SPLevo/Difference Analysis
New URL: https://github.com/kopl/SPLevo/wiki/Difference-Analysis
Reason: SPLevo has been published on GitHub.
The SPLevo Differnece Analysis identifies the differences between the extracted software models.
It produces a difference model specific to source code changes, implemented based on the Eclipse EMF Compare infrastructure.
Diffing Strategy
The diffing makes use of typical model differencing phases specified by Xing et al.. They have proposed to use:
- MatchingPhase to find corresponding elements in the compared models
- DiffingPhase to find differences (attributes, references, etc.) in the corresponding or unmached elements
- Postprocessor model clean up etc.
False Positives vs. False Negatives
- False Positives
- A difference is detected that can be ignored
- False Negative
- A difference has been filtered but actually is relevant
General rule: False positives are better than false negatives.
The latter carries the risk of invalid differences and downstream consolidation processes. This must be prevented.
False positives potentially lead to more review effort for the product line engineer which reduces the advantage of the approach.
However, this is more acceptable compared to invalid results.
Nested Diffs
The difference analysis will not return any nested diffs.

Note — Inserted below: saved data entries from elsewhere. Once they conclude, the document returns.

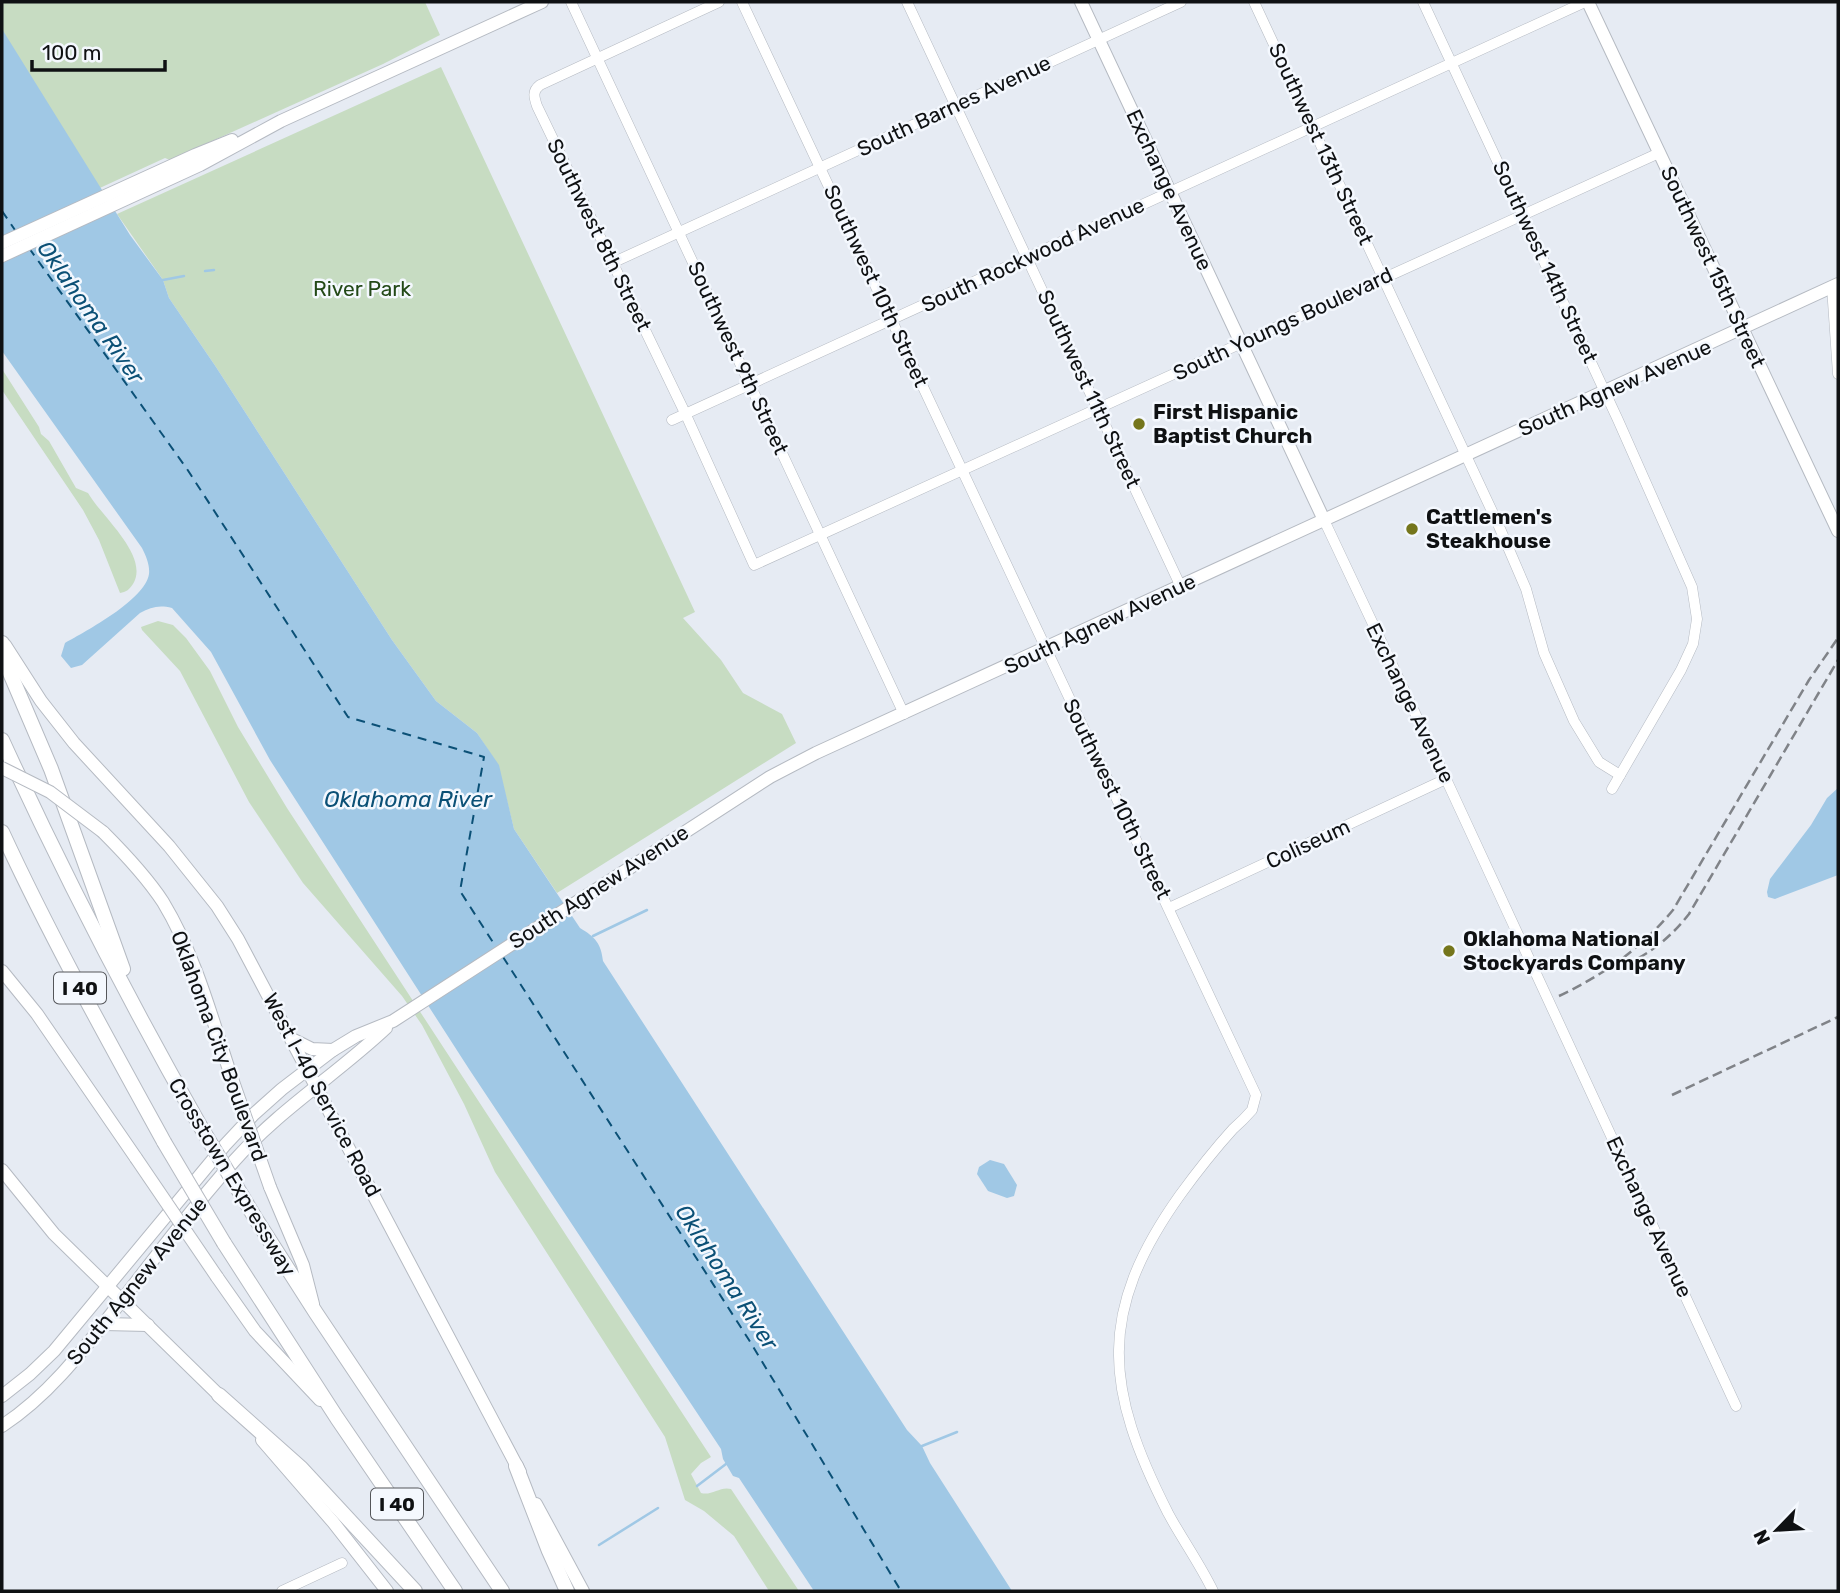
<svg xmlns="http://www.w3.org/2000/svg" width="1840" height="1593" font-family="Rubik,sans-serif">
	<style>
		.green { fill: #c7dcc2 }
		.water { fill: #a0c8e5 }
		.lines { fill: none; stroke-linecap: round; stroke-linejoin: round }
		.stream { stroke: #a0c8e5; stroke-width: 2.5 }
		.ferry { stroke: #0b5076; stroke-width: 2; stroke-dasharray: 9 7; stroke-linecap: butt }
		.minor-casing { stroke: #b5bac2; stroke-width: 11 }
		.major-casing { stroke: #b5bac2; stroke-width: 14 }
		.highway-casing { stroke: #b5bac2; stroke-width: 16 }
		.minor { stroke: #fff; stroke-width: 10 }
		.major { stroke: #fff; stroke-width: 12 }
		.highway { stroke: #fff; stroke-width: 14 }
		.rail { stroke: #808388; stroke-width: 2.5; stroke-dasharray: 10 5; stroke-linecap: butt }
		.major-bridge-casing { stroke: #b5bac2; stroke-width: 14; stroke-linecap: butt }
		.highway-bridge-casing { stroke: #b5bac2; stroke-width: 16; stroke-linecap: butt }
		.major-bridge { stroke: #fff; stroke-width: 12 }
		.highway-bridge { stroke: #fff; stroke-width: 14 }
		.poi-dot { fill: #75761c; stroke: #f4f8fe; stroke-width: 2.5 }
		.labels { text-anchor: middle; stroke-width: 5; stroke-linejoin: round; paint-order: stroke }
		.shield { fill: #f4f8fe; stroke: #54565a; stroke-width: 2 }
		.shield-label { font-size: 19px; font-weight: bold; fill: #0f1113 }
		.street-label { font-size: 21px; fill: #0f1113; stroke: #f4f8fe }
		.park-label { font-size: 21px; fill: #234917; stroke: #f4f8fe }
		.poi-label { font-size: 21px; font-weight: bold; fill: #0f1113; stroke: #f4f8fe; text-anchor: start }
		.water-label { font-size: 23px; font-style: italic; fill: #0b5076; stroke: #f4f8fe }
	</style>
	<rect width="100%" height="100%" fill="#e6ebf3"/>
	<g class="green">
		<polygon points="2,2 425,2 440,35 383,64 170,160 165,158 2,233"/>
		<polygon points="441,67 695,612 683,618 721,660 743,693 782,714 796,743 557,893 514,829 498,765 477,733 436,701 392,640 216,367 169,298 163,280 117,214"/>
		<path d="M2,369L39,427L41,434L49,441L76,488L88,493C101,516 150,556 133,584C129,590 126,592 120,593L99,540L83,510L2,390Z"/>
		<path d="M158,621L173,625L186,638L210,671L238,727L287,808L711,1457L701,1463L691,1474L701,1493C712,1496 720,1486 731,1489L799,1591H769L734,1536L704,1511L685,1500L665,1437L495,1172L464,1104L422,1025L402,996L303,883L249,802L180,671L142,630L141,627Z"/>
	</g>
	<g class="water">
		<path d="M2,29L130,235L163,280L169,298L216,367L392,640L436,701L477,733L499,765L514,829L580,928C595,937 601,943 603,961L907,1430L922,1446L930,1463L1012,1591H814L739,1478L733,1476L723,1459L721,1449L469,1069L270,760L211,652L172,608C159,605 151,607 140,613L82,665L71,668L61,656L65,643C86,631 145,600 149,574C150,565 146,556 142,548L2,351Z"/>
		<polygon points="1838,788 1838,875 1775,899 1768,897 1767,892 1770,879 1811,825 1827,798"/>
		<polygon points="990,1160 1004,1164 1017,1185 1014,1196 1007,1198 988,1191 977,1174 979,1167"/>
	</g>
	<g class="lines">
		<g class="stream">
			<polyline points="205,271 214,270"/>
			<polyline points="163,280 184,276"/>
			<polyline points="593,936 647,910"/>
			<polyline points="922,1446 957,1432"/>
			<polyline points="697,1486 726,1464"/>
			<polyline points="599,1545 658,1508"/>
		</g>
		<g class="ferry">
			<polyline points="2,211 15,230"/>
			<polyline points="29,248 187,469 348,717 484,757 460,891 496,947"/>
			<polyline points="503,957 749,1340 901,1591"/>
		</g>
		<defs>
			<g id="minor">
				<polyline points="571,2 904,714"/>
				<path d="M719,2L540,85C532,91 534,97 537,106L686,415L754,565L1659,153"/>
				<path d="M742,2L1256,1095L1252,1110C1246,1117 1240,1123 1233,1129C1214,1150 1196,1173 1180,1195C1096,1313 1105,1389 1168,1513C1182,1539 1200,1564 1213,1591"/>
				<polyline points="907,2 1181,587"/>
				<polyline points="1254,2 1498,524 1526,589 1544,653 1574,721 1599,762 1620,775"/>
				<polyline points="1423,2 1618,420 1692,587 1697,619 1693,644 1681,670 1612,789"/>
				<polyline points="612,263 1181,2"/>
				<polyline points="1832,287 1838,374"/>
				<polyline points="672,420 1585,2"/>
				<polyline points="1324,520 1446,779 1736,1406"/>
				<polyline points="1169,908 1446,779"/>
				<polyline points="282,1591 342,1563"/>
			</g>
			<g id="major">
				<polyline points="1081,2 1324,520"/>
				<polyline points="1588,2 1838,531"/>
				<polyline points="2,243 195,155 232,140"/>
				<polyline points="2,256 200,165 281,121 542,2"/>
				<polyline points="5,645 41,701 74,743 169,846 217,906 238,939 520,1472"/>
				<path d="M103,832C125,854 146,876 163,902C195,955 211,1015 230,1073"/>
				<polyline points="2,971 37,1014 136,1158"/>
				<polyline points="294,1040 312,1049 333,1050"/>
				<polyline points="2,1170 54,1234 226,1402"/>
				<polyline points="270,1187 303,1265 313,1304"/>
				<polyline points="217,1277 255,1331 320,1400"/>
				<polyline points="104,1324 148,1325"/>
				<polyline points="2,1396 30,1374 54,1351 225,1145 254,1114 282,1089 333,1050 356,1036 393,1021 770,777 816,753 1838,284"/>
				<path d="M2,1426C52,1393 86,1346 123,1299C159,1252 195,1205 234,1161C280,1109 336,1075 386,1028"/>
				<polyline points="262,1440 333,1522 387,1591"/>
				<polyline points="536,1504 583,1591"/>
			</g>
			<g id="highway">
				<polyline points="2,643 10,673 51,769 123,969"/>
				<path d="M2,740C62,871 128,999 199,1124"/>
				<path d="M2,832C51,938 108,1040 164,1142"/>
				<polyline points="254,1216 316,1313 502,1591"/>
				<polyline points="224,1243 337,1418 455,1591"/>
				<polyline points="219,1395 301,1468 415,1591"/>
				<polyline points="516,1466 549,1551 567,1591"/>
			</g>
		</defs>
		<use href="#minor" class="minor-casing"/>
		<use href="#major" class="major-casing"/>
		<use href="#highway" class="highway-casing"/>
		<use href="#minor" class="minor"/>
		<use href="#major" class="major"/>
		<use href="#highway" class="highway"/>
		<g class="rail">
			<path d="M1625,965C1651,953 1671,937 1689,914L1838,660"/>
			<path d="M1559,996C1603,975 1641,949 1673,910L1809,680L1838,638"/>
			<polyline points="1672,1095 1838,1017"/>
		</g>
		<defs>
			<g id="major-bridge">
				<polyline points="2,768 50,792 103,832"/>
				<polyline points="230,1073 270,1187"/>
				<polyline points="136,1158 217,1277"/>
			</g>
			<g id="highway-bridge">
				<polyline points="199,1124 254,1216"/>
				<polyline points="164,1142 224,1243"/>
			</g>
		</defs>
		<use href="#major-bridge" class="major-bridge-casing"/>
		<use href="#highway-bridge" class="highway-bridge-casing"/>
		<use href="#major-bridge" class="major-bridge"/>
		<use href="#highway-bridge" class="highway-bridge"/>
	</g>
	<g class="poi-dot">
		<circle cx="1139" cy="424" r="7"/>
		<circle cx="1412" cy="529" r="7"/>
		<circle cx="1449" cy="951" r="7"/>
	</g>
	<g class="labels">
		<g class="shield">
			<rect x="54" y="972.5" width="52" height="31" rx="5"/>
			<rect x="371" y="1488.5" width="52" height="31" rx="5"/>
		</g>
		<g class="shield-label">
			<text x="80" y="995">I 40</text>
			<text x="397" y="1511">I 40</text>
		</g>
		<g class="street-label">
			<text transform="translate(954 106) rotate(-25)" y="7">South Barnes Avenue</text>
			<text transform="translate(1321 144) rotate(65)" y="7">Southwest 13th Street</text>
			<text transform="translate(1169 190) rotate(65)" y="7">Exchange Avenue</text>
			<text transform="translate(599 235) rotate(64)" y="7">Southwest 8th Street</text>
			<text transform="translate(1033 255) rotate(-25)" y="7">South Rockwood Avenue</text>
			<text transform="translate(1545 262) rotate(65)" y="7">Southwest 14th Street</text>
			<text transform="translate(1713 267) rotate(65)" y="7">Southwest 15th Street</text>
			<text transform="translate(876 286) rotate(65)" y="7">Southwest 10th Street</text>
			<text transform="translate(1283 324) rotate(-25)" y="7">South Youngs Boulevard</text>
			<text transform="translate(738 358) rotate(65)" y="7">Southwest 9th Street</text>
			<text transform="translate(1615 388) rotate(-24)" y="7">South Agnew Avenue</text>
			<text transform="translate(1089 389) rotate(65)" y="7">Southwest 11th Street</text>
			<text transform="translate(1100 624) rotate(-25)" y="7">South Agnew Avenue</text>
			<text transform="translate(1410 703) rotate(64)" y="7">Exchange Avenue</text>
			<text transform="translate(1117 799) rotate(64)" y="7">Southwest 10th Street</text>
			<text transform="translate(1308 844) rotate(-25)" y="7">Coliseum</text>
			<text transform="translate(599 887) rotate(-33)" y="7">South Agnew Avenue</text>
			<text transform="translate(219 1046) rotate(70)" y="7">Oklahoma City Boulevard</text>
			<text transform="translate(322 1095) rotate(62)" y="7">West I-40 Service Road</text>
			<text transform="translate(232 1177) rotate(59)" y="7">Crosstown Expressway</text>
			<text transform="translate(1649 1217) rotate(65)" y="7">Exchange Avenue</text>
			<text transform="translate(137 1281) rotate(-51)" y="7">South Agnew Avenue</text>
		</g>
		<g class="park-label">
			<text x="362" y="296">River Park</text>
		</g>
		<g class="poi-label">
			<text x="1153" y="419">First Hispanic<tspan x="1153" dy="24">Baptist Church</tspan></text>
			<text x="1426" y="524">Cattlemen's<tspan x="1426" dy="24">Steakhouse</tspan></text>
			<text x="1463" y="946">Oklahoma National<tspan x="1463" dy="24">Stockyards Company</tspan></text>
		</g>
		<g class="water-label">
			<text transform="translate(91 312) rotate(55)" y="8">Oklahoma River</text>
			<text x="408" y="807">Oklahoma River</text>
			<text transform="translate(727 1277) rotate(57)" y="8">Oklahoma River</text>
		</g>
	</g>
	<rect width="1840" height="1593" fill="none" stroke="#0f1113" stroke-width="7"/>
	<g transform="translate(1777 1530) rotate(245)" stroke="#f4f8fe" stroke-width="5" paint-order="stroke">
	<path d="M0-5L12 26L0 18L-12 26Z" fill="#0f1113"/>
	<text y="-10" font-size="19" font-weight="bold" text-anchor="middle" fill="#0f1113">N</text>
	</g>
	<path d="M32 60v10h133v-10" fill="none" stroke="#0f1113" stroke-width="3.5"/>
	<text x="42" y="60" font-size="21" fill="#0f1113" stroke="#f4f8fe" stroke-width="5" paint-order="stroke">100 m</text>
</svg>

For example, the following code variants:
try{
return "hello";
} catch (Exception iea){
return "iea";
}
and
try{
return "hello";
} catch (RuntimeException e){
return "e";
}
Will result in a single change for the catch block. The nested change of the return statement will not be registered separately.
This is done to work with plain variation points later on.
If nested changes exist, the place to handle this is the postDiff() hook method of the EMFCompare IPostProcessor interface. For example, in the JaMoPP Cartridge, the class is named JaMoPPPostProcessor
Similarity Decisions (General)
More information about model / technology specific similarity decisions can be found in the according technology cartridges.
if-Statements
If and else if statements are treated to be similar if they are at the same code location (container) and have the same condition (expressions).
Variable Declarations
Variables are treated as similar if their name and location is similar. The variable type is not considered as it is treated as a degree of freedom. The following statements are matched but handled as modified:
String var1 = new String();
Object var1 = new String();
Diffing JaMoPP Cartridge
Configuration
Resources
The JaMoPP extractor loads all Java files contained the selected project directories. It also registers all contained jar archives in it's class path for reference resolving.
During the difference analysis, the JaMoPP scope filter excludes classifier registered in the classpath only (i.e. identified by URI starting with pathmap:/javaclass/. These are typically external libraries or java runtime libraries not available as source code. Hence not reasoanble to diff as part of code consolidation.
In addition, a configuration option is available to exclude specific files based on their file name (e.g. package-info.java).
Classifier Normalization
Option key for classifier normalization. The purpose of this option is to normalize the classifier of the integration variant. This is applied to the Classifier Software Element as well as to the Java source file names.
Example:
If the original code contains a classifier named:
MyClass
and the customized code contains a classifier named:
MyClassCust
the normalization pattern can be used to remove the suffix from the classifier.
One rule is specified per line.
Each line specifies a prefix or suffix to replace.
The arbitrary part of the classifiers name to keep is identified with an astrix '*'.
Examples:
To remove the suffix "Custom" from the name "MyClassCustom" the pattern must be specified as "*Custom".
To remove the prefix "My" from the name "MyBaseClass" the pattern must be specified as "My*".
Diffing MoDisco Cartridge
DifferenceKind
The DifferenceKind for the difference model extension is implemented in Java2KDMDiffExtensionImpl.getKind().
The generated method is customized and marked as @generated not
It checkes the type of the current instance and returns an according DifferenceKind.
Loop Statements
Loop statements are a special case of the statements which need to be treated more specific than other statements. They have no name to identify but are concerned by the ordering of statements. That means, deciding if two loop statements are the same is more challenging. For example:
- Is a while loop still the same when it's condition has changed but not it's body?
- Is a while loop still the same if it's position has changed?
While the answers depend on the specific case, they should both lead to recognized change which must be handled later on.
else if
In MoDisco AST models, IfStatements with multiple "else if" Statements are represented as trees an not as a plain sequence of statements. Having a chain of "else if"s and a change in the middle of such a chain results in a completely changed subtree even if only on statement has been inserted or modified in the middle of the chain.
According to this, if multiple changes have been performed at different locations within the "else-if"-chain, only for the top most one, a StatementDelete and a StatementInsert are created in the difference model.
When one or more "else if"s have been added to the end of the chain, only on StatementInsert is created.